**Texte de lecture**
+++
La manière brutale et irréfléchie de nous imposer une augmentation drastique au mois d’août[1]a constitué une agression sans précédent contre les écoles privées et a laissé ces écoles dans la tourmente. Les responsables politiques ont très mal géré ce dossier et n’ont pas pris en compte les intérêts élémentaires de l’ensemble de la population. D’un côté, ils ont voté hâtivement la loi 46 sans prévoir ses conséquences désastreuses sur les parents d’élèves, de l’autre, ils ont laissé le champ libre au syndicat des enseignants d’interpréter la loi à sa manière et de paralyser les écoles par une série de grèves pour accélérer le paiement de l’augmentation. À travers les médias, une guerre sans précédent a été livrée contre les écoles catholiques, faisant porter à ces écoles la responsabilité de tous les maux du pays… À entendre les médias parler du dossier scolaire, on croirait que les écoles catholiques sont responsables de la crise économique, du déplacement des Libanais et de toutes sortes de maux financiers du pays. Il s’est avéré que le premier souci de nos responsables politiques était la victoire aux prochaines élections législatives où les professeurs exerceraient, d’après eux, une grande influence. Selon leurs calculs politiques, les parents d’élèves, dont le nombre dépasse au moins dix fois l’ensemble du corps professoral, n’auraient aucune influence réelle sur ces fameuses élections ! Je peux témoigner et dire que nous n’avons trouvé aucun député ou responsable pour nous aider vraiment à traverser la crise… Beaucoup de promesses nous ont été faites ; aucune action réelle n’a été entreprise ! Le secteur privé au Liban a été livré à lui-même… comme si nous n’avions pas de responsables politiques capables de défendre la noble mission de l’éducation au Liban. Ils sont incapables de voir les effets historiques irréversibles sur la qualité de l’éducation et sur la population qui en profitera.
+++
**Données fournies**
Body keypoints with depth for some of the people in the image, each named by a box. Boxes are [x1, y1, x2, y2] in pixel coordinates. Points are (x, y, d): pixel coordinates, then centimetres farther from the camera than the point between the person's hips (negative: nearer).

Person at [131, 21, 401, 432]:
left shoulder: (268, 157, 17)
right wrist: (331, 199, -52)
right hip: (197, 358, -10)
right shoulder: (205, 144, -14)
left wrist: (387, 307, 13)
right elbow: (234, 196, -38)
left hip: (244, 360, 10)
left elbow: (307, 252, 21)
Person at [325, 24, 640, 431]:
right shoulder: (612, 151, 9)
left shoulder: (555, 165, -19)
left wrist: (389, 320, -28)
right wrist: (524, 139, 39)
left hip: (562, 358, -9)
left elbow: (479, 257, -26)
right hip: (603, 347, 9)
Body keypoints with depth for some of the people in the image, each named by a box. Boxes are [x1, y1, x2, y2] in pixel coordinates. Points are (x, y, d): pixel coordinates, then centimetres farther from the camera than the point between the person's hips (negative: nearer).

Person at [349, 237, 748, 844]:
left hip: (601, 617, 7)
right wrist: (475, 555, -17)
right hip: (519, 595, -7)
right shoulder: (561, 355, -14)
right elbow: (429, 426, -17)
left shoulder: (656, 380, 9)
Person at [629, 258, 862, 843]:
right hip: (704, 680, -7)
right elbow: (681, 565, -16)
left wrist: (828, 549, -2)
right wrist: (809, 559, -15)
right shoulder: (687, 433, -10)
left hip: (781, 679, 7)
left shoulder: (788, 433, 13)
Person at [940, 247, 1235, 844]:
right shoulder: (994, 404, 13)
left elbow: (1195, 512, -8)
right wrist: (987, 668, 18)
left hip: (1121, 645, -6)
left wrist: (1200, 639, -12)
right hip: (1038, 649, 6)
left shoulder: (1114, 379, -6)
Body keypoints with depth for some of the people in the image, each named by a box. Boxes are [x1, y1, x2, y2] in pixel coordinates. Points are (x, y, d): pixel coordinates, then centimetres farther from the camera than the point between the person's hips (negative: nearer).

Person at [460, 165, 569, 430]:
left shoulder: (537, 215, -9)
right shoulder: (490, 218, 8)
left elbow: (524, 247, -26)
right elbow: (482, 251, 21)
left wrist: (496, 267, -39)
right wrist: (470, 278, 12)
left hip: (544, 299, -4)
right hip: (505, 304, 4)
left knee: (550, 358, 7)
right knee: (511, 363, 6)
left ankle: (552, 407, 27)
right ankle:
+++
**Questions et exercices**
A. D'après le passage sur les écoles privées au Liban, quelle loi les responsables politiques ont-ils votée hâtivement ?
B. Prolongez le passage sur les écoles privées au Liban à la suite de sa dernière phrase.

**Réponses attendues**
A. La loi 46.

B.
Chers parents, l’éducation assurée par l’école privée a fait tout simplement le Liban. Une école comme Jamhour a été fondée à Ghazir en 1850, soixante-dix ans avant la déclaration du Grand Liban. La crise actuelle met en danger toutes les écoles comme Jamhour, en particulier les écoles catholiques dont la mission est avant tout l’éducation offerte à tous. D’après les études menées par un ensemble d’experts scolaires, 150 des 317 écoles catholiques seraient menacées de fermeture. Il s’agit de petites écoles de moins de 400 élèves et qui se trouvent dans les zones périphériques du pays. Même les grandes écoles comme Jamhour ne sont pas à l’abri de ce danger. Dans le meilleur des cas, elles risquent de devenir des écoles réservées à une classe sociale privilégiée… alors que nous avons toujours voulu que Jamhour soit une école où les élèves de toute couche sociale se rencontrent, vivent ensemble, et forment une véritable communauté. C’est le même esprit qui anime nos 2320 écoles jésuites de par le monde[2]. Avec cette attitude irresponsable à l’égard de nos écoles, Jamhour, comme toutes les écoles catholiques du pays, risque d’être réservé à une minorité d’élèves, aux « happy few » ! C’est pourquoi les Jésuites se posent sérieusement la question de savoir quel sens il y aurait à conserver une école qui ne serait pas animée par leur esprit d’ouverture, leur tradition pédagogique et le souci de leur mission. Contrairement à ce que beaucoup pensent, une institution phare comme le CNDJ/CSG est loin de voir son avenir garanti, je ne parle pas en termes de décennies mais en termes de mois !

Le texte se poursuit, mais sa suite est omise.